© 2021 IIETA. This article is published by IIETA and is licensed under the CC BY 4.0 license (http://creativecommons.org/licenses/by/4.0/).
OPEN ACCESS
Air pollution is a major environmental cause of morbidity and mortality worldwide, representing a top public health objective, especially in areas interested by the presence of anthropic emissions sources. Correctly assessing how pollutant emissions influence the air quality is, therefore, crucial for the design and/or implementation of effective measures from the public health perspectives. The impact of local emission sources on air quality is strongly modulated by meteorological conditions, which can mask the real trends in the observed pollutant concentrations. However, the confounding effect of meteorology in air quality time series can be accounted for by techniques of meteorological normalisation. In this study, the performances of a meteorological normalisation technique based on machine learning (ML) algorithms were investigated. To these purposes, two Ml models (gradient boosted regression (GBM) and random forest (RF)) were developed and subsequently used to calculate meteorologically normalised trends of nitrogen oxide (NOx ) concentrations time series.
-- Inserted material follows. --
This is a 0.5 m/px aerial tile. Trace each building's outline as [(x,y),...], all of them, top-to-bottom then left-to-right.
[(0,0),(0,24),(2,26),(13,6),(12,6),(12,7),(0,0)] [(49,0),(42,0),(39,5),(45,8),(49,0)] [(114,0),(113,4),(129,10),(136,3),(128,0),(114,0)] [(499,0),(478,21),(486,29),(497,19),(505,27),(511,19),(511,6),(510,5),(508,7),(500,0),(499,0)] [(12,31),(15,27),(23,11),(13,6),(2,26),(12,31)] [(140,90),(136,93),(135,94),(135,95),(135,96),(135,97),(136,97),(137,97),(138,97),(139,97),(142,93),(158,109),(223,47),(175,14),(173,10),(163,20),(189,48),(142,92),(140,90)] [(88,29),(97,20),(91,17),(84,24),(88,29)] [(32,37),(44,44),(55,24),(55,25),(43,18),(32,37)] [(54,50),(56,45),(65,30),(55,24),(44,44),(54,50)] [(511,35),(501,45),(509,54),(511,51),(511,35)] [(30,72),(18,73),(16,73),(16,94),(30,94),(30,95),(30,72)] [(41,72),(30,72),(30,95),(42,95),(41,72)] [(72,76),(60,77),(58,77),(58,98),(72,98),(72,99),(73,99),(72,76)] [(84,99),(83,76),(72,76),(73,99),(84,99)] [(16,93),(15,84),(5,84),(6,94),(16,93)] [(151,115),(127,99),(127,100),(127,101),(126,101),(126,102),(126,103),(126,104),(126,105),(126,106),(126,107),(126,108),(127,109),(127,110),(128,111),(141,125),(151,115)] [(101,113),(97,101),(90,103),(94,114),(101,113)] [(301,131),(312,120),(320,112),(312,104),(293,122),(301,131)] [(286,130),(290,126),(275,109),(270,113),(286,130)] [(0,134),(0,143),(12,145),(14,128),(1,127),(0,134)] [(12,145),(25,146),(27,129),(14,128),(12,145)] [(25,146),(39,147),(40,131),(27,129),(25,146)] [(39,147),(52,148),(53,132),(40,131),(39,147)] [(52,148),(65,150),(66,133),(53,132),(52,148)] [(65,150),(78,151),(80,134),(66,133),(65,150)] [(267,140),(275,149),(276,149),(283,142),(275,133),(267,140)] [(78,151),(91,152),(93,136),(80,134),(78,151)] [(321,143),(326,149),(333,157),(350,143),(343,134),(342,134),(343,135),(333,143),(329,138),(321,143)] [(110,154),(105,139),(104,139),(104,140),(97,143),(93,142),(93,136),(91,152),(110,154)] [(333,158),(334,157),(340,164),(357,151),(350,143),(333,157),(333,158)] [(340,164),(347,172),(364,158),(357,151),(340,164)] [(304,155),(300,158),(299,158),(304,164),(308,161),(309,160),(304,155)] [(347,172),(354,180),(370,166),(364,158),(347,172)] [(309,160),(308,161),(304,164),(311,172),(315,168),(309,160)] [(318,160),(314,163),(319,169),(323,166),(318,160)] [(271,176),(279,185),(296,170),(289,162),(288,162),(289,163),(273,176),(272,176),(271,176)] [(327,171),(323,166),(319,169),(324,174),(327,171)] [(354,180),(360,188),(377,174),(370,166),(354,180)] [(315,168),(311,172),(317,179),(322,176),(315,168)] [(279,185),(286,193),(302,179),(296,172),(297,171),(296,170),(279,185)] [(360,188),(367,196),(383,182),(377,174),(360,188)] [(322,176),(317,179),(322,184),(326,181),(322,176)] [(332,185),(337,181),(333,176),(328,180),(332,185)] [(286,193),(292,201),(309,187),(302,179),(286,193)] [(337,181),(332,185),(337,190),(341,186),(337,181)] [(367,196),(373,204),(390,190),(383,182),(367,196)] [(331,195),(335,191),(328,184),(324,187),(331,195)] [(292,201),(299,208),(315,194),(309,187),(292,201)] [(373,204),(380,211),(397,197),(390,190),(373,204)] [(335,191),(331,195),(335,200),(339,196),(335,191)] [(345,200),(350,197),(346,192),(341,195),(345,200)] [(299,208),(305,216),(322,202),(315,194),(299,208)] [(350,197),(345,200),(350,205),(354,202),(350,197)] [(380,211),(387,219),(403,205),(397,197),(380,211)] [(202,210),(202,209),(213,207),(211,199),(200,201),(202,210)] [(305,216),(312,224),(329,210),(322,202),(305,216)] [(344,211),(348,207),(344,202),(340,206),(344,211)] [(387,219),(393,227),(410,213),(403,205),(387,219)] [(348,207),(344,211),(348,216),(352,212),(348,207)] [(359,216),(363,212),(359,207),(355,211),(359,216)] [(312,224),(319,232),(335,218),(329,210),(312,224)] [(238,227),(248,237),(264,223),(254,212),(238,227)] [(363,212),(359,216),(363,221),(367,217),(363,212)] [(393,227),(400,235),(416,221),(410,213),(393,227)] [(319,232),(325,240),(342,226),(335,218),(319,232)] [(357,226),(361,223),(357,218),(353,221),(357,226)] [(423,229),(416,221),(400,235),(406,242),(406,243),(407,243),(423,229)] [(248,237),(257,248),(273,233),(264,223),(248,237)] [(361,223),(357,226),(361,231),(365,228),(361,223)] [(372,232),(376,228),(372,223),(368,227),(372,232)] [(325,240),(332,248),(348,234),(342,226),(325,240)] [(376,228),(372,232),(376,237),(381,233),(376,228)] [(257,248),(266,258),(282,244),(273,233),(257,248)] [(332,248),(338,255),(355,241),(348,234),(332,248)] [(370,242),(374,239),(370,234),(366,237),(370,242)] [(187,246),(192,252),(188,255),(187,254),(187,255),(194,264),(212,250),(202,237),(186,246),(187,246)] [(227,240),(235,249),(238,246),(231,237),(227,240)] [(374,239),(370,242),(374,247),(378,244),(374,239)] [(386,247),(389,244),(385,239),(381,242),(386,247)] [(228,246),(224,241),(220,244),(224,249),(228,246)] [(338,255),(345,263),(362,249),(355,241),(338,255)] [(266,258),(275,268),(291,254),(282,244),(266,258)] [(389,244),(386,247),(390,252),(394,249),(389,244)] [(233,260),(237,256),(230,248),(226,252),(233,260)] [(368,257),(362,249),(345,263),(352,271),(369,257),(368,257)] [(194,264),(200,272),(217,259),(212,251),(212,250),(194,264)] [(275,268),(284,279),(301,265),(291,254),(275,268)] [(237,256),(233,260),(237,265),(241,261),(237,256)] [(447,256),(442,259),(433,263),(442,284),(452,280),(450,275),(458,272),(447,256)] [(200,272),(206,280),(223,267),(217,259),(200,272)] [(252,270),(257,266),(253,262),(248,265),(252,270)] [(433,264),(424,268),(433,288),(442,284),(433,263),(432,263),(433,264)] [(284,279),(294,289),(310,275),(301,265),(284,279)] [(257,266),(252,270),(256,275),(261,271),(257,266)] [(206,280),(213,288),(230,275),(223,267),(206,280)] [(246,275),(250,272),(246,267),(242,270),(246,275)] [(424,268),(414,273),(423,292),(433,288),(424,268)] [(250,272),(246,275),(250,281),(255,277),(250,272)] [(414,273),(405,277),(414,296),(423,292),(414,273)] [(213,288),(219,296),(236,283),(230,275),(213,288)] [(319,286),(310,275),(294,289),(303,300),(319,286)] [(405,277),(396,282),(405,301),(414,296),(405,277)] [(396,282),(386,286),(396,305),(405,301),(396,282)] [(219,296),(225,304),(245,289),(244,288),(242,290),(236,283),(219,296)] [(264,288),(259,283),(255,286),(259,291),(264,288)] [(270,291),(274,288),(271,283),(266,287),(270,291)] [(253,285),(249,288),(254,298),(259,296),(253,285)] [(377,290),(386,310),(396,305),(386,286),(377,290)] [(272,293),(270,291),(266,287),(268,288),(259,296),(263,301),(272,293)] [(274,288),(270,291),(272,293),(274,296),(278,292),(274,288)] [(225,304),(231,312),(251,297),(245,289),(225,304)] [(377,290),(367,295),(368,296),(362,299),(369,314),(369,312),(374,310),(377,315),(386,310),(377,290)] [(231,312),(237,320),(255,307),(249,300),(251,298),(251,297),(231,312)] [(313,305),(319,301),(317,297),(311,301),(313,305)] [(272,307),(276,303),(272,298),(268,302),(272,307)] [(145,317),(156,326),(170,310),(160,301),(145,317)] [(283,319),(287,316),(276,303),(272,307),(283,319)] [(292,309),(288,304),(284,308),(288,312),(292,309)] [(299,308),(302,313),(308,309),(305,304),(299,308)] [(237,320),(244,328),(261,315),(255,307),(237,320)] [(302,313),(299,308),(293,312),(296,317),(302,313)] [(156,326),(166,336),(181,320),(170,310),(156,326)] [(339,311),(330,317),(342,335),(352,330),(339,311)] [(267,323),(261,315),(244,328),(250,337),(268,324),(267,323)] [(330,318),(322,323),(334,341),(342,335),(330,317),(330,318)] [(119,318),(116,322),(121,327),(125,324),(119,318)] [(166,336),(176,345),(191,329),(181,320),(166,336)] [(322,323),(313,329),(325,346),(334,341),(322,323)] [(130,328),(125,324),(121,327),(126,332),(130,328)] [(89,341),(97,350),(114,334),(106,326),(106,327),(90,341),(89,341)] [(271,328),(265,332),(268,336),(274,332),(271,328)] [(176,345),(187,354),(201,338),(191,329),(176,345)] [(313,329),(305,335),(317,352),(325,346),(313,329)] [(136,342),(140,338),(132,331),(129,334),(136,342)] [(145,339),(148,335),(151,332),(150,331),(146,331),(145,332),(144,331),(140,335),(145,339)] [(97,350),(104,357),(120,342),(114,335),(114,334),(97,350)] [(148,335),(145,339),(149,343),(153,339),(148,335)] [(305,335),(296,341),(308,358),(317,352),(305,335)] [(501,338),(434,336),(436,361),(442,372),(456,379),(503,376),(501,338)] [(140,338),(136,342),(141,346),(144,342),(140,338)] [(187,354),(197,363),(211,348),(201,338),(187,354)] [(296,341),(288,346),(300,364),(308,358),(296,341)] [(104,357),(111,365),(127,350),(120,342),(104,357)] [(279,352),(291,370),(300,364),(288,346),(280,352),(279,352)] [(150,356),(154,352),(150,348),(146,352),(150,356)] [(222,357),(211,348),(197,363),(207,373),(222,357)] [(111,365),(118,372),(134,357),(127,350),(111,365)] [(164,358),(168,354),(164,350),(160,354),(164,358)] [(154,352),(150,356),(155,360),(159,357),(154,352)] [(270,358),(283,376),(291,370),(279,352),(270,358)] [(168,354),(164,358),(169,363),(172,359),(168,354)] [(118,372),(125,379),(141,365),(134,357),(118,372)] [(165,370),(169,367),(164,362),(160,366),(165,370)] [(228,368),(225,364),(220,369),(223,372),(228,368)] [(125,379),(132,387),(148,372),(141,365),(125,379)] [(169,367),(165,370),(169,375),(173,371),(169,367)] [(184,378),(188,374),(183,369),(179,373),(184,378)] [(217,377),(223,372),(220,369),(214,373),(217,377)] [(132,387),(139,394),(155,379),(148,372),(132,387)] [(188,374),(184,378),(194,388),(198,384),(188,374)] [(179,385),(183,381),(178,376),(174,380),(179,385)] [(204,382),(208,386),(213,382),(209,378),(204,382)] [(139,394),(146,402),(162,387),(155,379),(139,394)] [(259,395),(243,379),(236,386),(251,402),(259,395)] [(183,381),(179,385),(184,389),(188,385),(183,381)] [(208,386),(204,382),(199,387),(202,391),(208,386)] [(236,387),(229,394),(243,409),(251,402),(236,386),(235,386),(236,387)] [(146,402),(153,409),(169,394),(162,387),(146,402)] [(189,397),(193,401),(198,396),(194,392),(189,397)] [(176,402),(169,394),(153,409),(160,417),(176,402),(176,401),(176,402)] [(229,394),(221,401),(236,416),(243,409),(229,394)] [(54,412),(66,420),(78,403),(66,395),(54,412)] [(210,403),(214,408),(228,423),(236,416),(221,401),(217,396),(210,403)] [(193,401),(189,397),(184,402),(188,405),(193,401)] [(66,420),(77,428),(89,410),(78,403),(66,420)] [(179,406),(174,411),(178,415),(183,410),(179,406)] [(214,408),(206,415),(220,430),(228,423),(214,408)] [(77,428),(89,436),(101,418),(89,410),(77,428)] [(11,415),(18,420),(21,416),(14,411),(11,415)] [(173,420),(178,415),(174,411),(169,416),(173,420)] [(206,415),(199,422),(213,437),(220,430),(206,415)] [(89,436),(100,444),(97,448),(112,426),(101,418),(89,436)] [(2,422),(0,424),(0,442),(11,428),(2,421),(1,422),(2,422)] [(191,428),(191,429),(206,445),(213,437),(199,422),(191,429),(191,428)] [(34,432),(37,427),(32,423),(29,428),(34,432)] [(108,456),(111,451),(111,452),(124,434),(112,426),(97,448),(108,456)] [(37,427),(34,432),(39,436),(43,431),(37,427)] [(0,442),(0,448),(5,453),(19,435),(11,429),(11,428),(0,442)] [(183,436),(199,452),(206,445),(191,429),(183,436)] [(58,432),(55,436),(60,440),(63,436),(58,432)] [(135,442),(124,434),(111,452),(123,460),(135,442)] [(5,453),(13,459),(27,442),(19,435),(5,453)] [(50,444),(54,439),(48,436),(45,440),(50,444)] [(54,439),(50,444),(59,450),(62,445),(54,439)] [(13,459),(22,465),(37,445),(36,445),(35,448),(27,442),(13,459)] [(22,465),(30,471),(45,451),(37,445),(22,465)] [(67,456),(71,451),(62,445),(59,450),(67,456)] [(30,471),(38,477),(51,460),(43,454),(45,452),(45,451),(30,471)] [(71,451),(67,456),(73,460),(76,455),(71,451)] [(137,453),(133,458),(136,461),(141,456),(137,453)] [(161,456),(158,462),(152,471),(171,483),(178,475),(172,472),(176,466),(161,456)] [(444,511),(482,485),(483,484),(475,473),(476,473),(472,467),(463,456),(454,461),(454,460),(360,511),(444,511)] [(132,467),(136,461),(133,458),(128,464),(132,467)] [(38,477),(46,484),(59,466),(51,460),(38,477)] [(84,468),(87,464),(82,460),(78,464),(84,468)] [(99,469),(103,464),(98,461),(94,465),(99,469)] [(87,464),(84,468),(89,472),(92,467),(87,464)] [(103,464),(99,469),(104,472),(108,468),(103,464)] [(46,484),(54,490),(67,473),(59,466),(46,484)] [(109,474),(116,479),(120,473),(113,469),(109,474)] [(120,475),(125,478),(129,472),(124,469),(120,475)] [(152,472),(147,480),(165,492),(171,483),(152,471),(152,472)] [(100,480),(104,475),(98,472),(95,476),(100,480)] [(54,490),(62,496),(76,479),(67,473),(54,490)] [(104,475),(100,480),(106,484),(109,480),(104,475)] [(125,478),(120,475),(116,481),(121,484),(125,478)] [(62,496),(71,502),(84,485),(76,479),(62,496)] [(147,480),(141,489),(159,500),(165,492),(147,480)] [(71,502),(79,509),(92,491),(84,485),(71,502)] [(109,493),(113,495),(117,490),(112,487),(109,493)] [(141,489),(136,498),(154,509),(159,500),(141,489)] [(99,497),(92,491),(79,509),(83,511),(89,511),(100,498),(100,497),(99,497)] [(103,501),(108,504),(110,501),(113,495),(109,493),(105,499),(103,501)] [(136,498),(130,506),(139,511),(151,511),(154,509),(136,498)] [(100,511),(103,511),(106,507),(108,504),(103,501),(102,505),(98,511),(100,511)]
Both models were trained on daily averaged data of NOx concentrations and meteorological parameters, as well as on temporal variables; data were acquired, over the 2013–2019 period, in a rural area affected by anthropic sources of air pollutants. Results obtained show that both models are able to explain more than 70% of the variance in the NOx observed concentrations and that the meteorological normalization technique based on both algorithms represent a robust method to account for the confounding effect of meteorology in air quality time series. Moreover, the GBM/RF ML models allowed to analyse the dependence of the observed concentrations on each explanatory variables used in the models, shedding light on the role of local meteorological processes in the observed pollutant concentrations. This knowledge can help in defining air pollution control strategies that are increasingly effective in preventing and/or mitigating health damage associated with exposure to atmospheric pollution.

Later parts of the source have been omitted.